* Task objective:
Note each line in the data holding the string "Ценность" and report it.

Stored data entries:
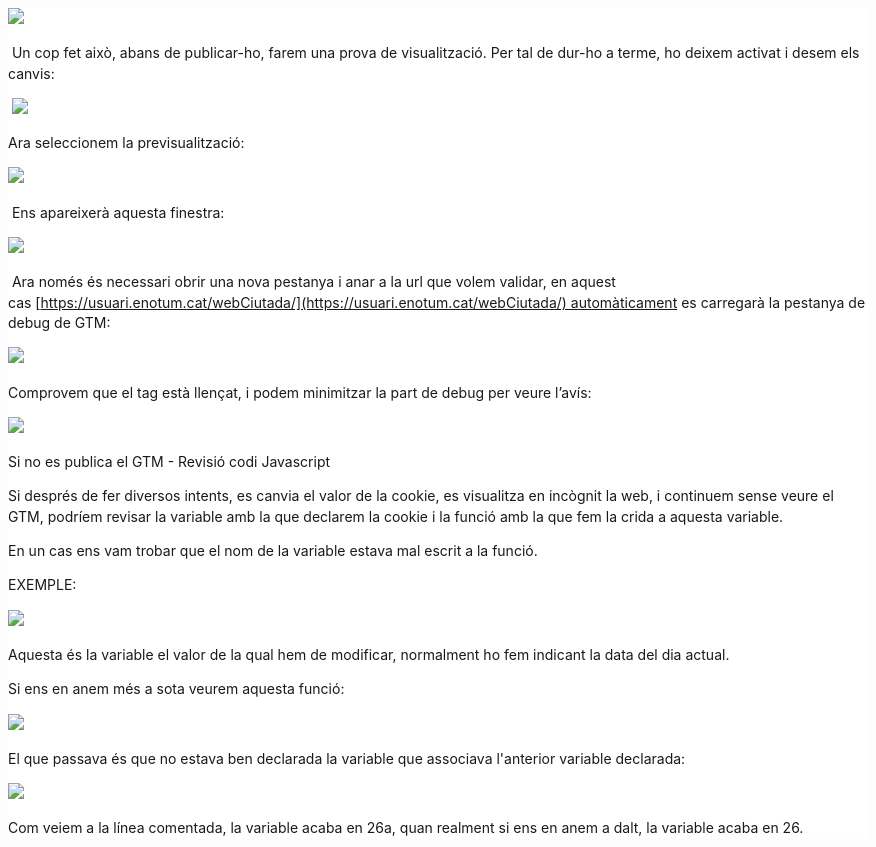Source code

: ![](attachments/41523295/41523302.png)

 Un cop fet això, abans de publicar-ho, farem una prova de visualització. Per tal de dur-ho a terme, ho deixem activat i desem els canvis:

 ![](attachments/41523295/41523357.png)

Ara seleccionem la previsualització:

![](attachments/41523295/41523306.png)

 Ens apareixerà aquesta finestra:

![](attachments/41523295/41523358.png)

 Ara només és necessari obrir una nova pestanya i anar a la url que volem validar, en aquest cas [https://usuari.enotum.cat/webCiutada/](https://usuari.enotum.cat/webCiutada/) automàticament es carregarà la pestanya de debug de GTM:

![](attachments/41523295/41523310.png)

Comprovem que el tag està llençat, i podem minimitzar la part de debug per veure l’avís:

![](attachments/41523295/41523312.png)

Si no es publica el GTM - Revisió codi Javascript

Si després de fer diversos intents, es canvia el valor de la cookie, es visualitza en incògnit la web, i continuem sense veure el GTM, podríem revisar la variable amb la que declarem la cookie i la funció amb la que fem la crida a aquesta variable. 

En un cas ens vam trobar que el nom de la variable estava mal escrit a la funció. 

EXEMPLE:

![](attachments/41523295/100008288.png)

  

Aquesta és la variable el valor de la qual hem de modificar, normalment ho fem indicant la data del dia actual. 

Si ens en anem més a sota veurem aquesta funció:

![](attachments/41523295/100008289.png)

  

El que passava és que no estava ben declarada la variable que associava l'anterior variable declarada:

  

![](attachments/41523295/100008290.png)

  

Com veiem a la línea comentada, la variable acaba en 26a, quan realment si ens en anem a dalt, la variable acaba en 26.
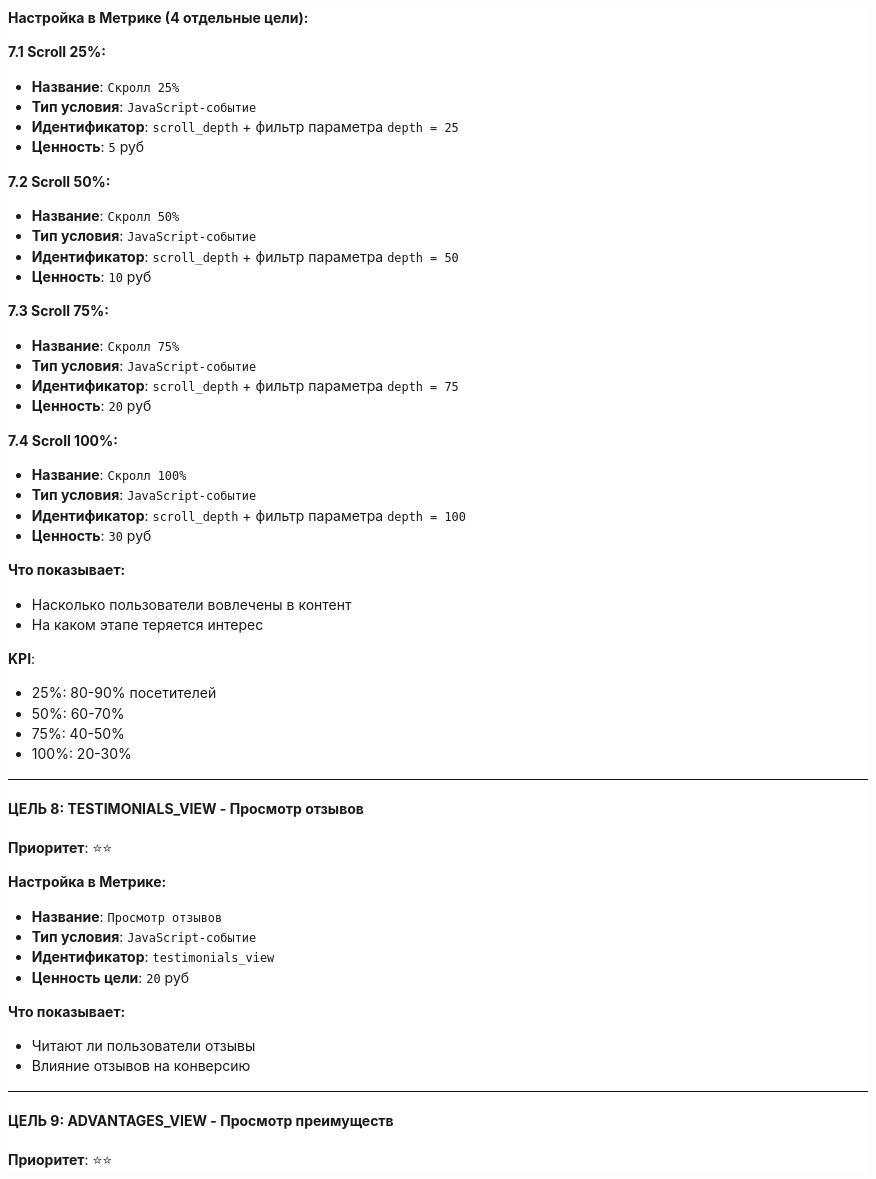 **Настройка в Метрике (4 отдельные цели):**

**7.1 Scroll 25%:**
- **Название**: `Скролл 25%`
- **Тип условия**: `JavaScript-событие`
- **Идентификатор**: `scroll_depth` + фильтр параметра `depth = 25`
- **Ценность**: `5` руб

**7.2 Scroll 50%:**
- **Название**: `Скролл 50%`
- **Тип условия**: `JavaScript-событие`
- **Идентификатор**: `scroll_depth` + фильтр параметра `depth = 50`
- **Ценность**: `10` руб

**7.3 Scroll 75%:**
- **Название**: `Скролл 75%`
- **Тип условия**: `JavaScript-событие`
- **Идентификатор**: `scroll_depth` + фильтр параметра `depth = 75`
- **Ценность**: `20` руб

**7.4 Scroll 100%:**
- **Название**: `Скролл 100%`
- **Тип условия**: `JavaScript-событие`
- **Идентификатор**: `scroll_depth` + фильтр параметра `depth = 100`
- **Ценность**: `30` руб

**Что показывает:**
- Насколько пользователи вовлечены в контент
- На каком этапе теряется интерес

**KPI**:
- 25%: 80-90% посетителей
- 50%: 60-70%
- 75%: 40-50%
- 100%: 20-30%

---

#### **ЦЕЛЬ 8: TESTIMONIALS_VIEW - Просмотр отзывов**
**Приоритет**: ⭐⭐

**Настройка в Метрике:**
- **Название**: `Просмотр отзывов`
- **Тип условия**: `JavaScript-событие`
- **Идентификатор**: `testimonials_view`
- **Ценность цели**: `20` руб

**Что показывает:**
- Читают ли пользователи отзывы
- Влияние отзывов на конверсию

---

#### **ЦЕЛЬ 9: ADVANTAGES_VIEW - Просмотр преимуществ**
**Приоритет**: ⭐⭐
==
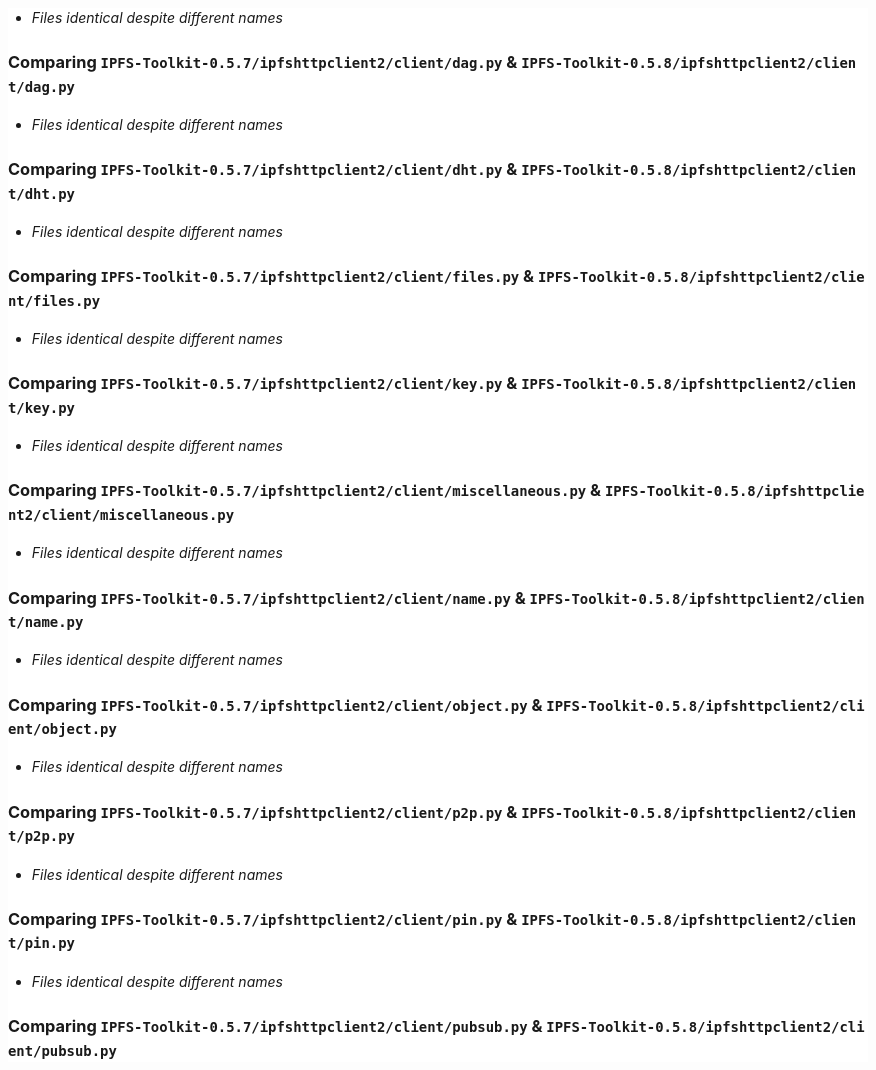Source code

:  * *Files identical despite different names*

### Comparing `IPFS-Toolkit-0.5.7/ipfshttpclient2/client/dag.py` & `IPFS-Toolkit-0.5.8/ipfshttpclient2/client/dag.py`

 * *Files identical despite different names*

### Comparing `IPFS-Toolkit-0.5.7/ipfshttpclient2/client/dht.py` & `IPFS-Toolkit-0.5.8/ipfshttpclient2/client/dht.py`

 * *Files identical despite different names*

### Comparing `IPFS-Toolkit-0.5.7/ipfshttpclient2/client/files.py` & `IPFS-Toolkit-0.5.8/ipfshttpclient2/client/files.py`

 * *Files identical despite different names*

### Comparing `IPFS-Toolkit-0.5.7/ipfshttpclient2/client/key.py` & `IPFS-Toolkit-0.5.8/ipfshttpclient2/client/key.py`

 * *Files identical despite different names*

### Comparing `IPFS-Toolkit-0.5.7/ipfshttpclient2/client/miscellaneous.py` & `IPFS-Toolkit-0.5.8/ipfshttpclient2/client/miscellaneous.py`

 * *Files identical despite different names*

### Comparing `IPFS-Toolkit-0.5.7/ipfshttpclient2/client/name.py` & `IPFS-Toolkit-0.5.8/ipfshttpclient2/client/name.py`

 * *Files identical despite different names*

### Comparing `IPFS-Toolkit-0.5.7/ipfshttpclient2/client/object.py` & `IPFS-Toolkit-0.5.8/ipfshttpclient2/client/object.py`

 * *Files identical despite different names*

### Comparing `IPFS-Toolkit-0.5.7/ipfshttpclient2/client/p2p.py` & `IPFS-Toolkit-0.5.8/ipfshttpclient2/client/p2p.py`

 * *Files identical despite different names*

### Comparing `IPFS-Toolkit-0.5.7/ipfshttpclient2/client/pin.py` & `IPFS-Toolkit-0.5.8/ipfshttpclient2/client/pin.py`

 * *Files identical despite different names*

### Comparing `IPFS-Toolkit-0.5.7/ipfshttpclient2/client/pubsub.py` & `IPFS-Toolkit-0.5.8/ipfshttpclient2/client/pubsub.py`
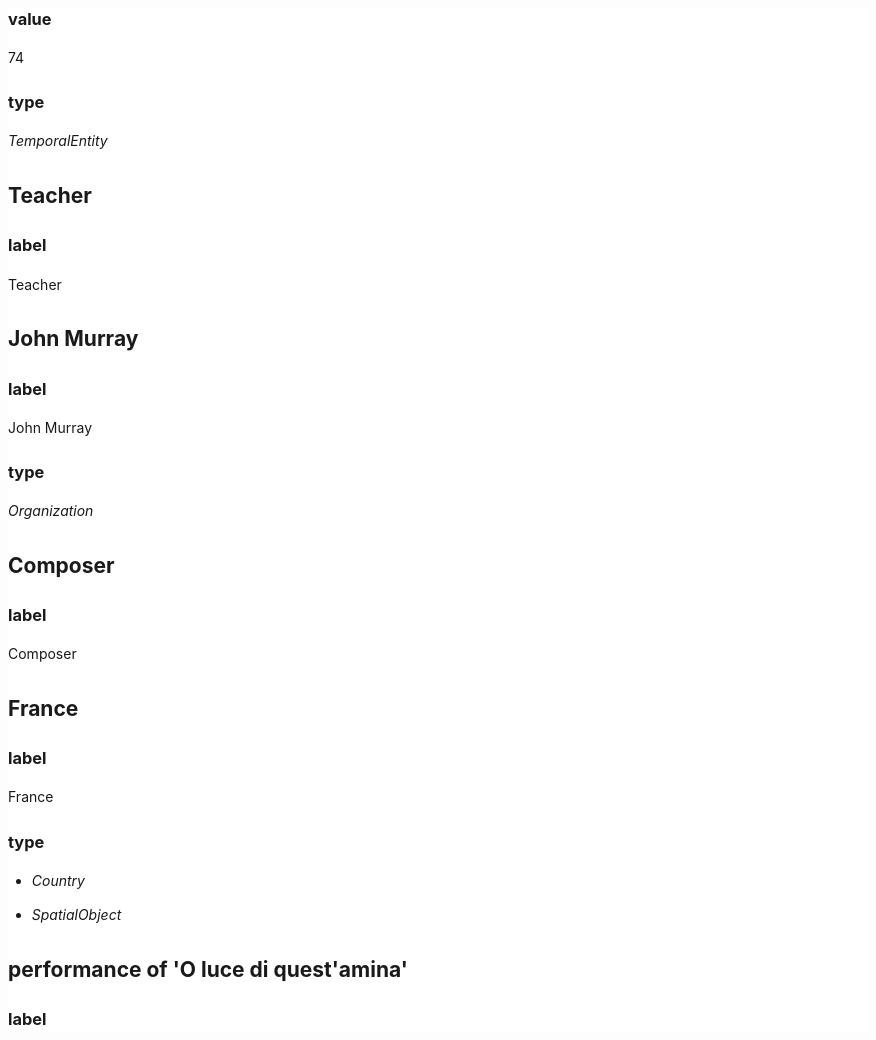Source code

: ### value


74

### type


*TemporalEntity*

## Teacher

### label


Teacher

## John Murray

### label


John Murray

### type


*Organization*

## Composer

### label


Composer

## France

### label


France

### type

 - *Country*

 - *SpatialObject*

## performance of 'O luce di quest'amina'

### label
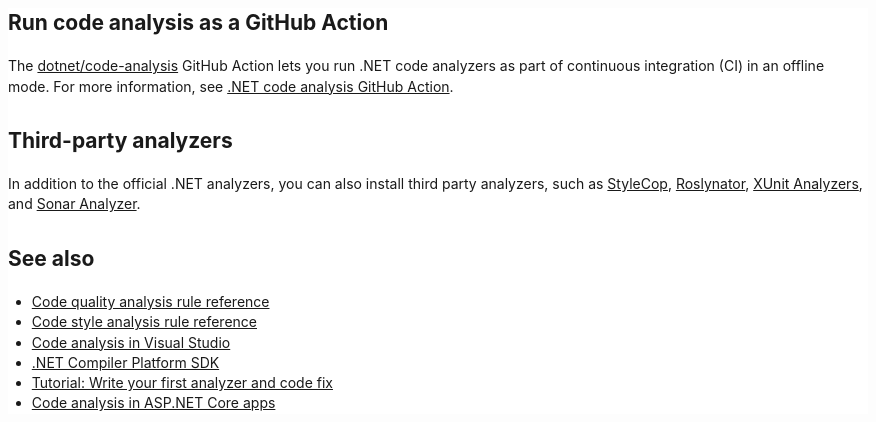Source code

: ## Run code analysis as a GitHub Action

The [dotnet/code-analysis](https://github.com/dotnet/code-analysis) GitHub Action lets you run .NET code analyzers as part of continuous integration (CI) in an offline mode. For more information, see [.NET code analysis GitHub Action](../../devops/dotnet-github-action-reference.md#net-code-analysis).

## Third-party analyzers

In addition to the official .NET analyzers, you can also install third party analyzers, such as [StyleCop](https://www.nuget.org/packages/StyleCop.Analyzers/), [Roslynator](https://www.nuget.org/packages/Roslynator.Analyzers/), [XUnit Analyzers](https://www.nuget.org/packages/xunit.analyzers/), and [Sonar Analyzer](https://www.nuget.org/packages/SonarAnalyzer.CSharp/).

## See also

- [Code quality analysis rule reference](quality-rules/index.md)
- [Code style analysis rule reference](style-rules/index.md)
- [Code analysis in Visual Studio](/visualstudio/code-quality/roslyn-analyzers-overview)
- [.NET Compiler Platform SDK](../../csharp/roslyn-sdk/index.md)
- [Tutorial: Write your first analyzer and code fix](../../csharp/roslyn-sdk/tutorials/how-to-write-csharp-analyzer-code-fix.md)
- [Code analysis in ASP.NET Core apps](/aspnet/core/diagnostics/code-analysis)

* Exercise solution:
- **Ценность**: `5` руб
- **Ценность**: `10` руб
- **Ценность**: `20` руб
- **Ценность**: `30` руб
- **Ценность цели**: `20` руб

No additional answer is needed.